Additionally, our multiple linear regression analyses adjusted for age, BMI, serum creatinine levels, and non-HDL-C levels revealed the ε2 haplotype to be independently associated with increased SUA levels (Table 4). Hence, despite the limited data currently available, the human phenotype in SUA levels associated with ε2 haplotype may not be explained by renal dysfunction alone. To address this point, further human studies will be required in addition to biochemical and histological investigations of the kidney using Apoe KO mice and/or such mice with the human APOE ε2.

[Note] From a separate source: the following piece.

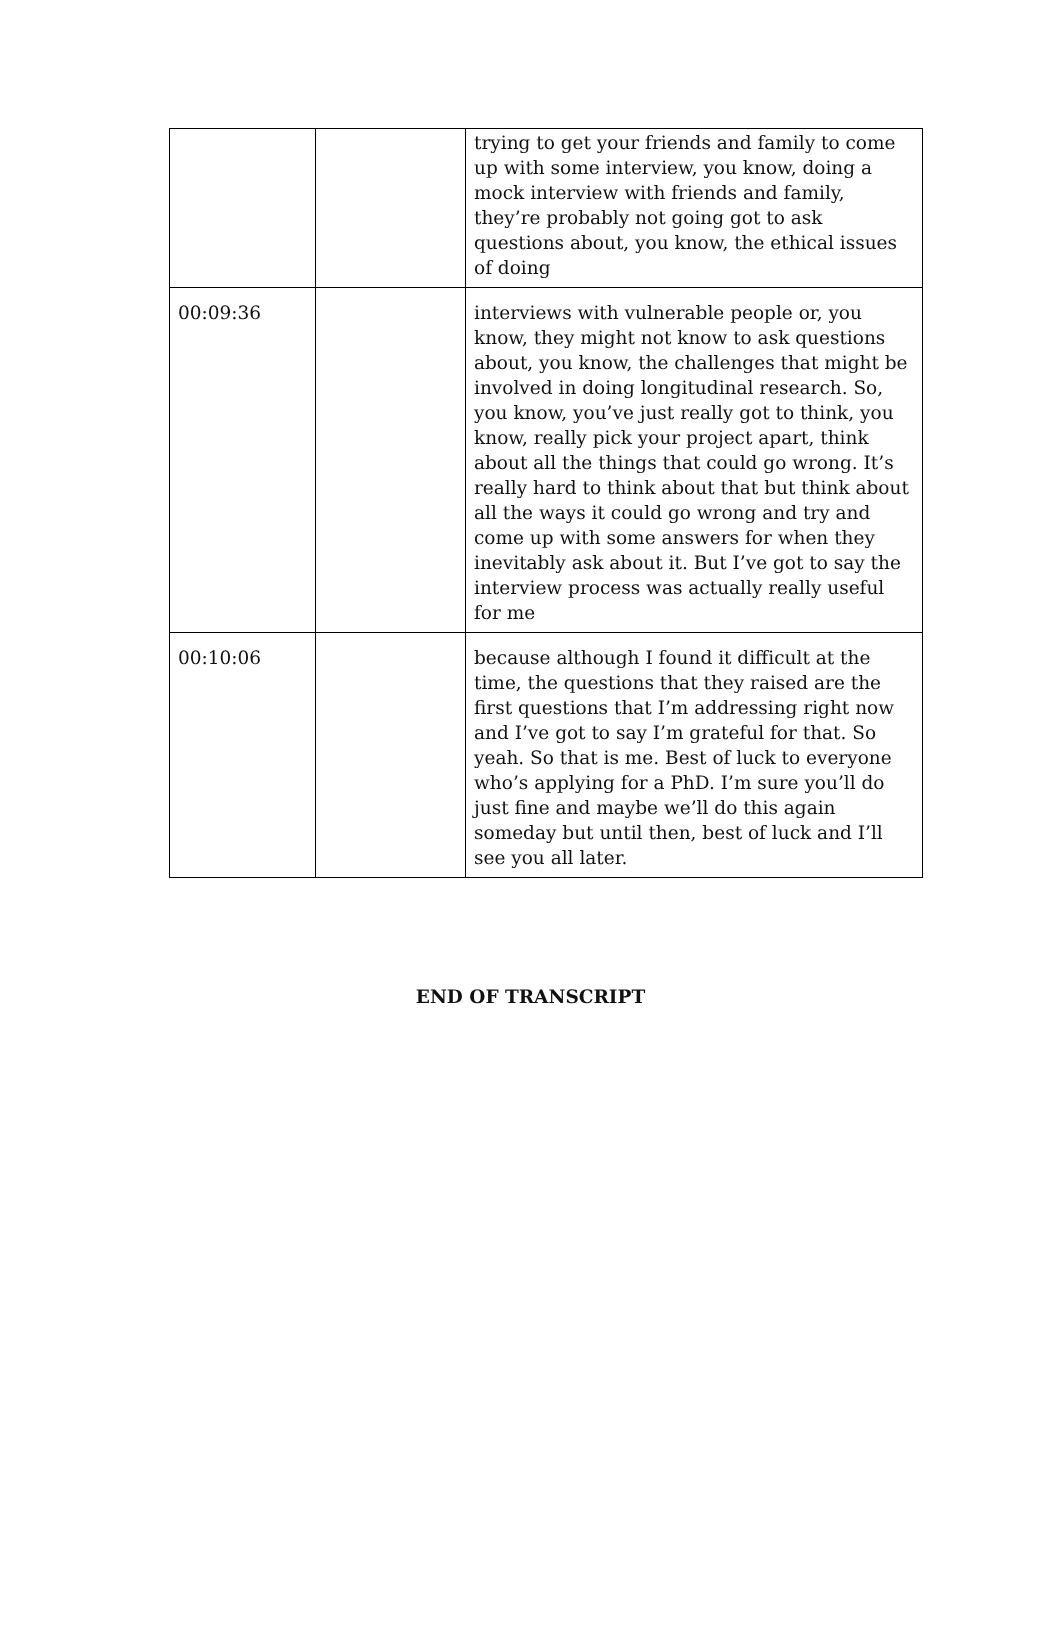| | | trying to get your friends and family to come up with some interview, you know, doing a mock interview with friends and family, they’re probably not going got to ask questions about, you know, the ethical issues of doing |
| 00:09:36 | | interviews with vulnerable people or, you know, they might not know to ask questions about, you know, the challenges that might be involved in doing longitudinal research. So, you know, you’ve just really got to think, you know, really pick your project apart, think about all the things that could go wrong. It’s really hard to think about that but think about all the ways it could go wrong and try and come up with some answers for when they inevitably ask about it. But I’ve got to say the interview process was actually really useful for me |
| 00:10:06 | | because although I found it difficult at the time, the questions that they raised are the first questions that I’m addressing right now and I’ve got to say I’m grateful for that. So yeah. So that is me. Best of luck to everyone who’s applying for a PhD. I’m sure you’ll do just fine and maybe we’ll do this again someday but until then, best of luck and I’ll see you all later. |
END OF TRANSCRIPT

In conclusion, we have demonstrated that the ε2 haplotype, not the ε4 haplotype, of APOE is associated with higher SUA levels in humans. Results of in vivo experiments suggest that renal underexcretion of urate might be involved in the observed Apoe deficiency-related SUA increase; however, further studies are required to uncover the details of the mechanisms in question. Our findings will enhance our understanding of the genetic factors affecting SUA levels in humans.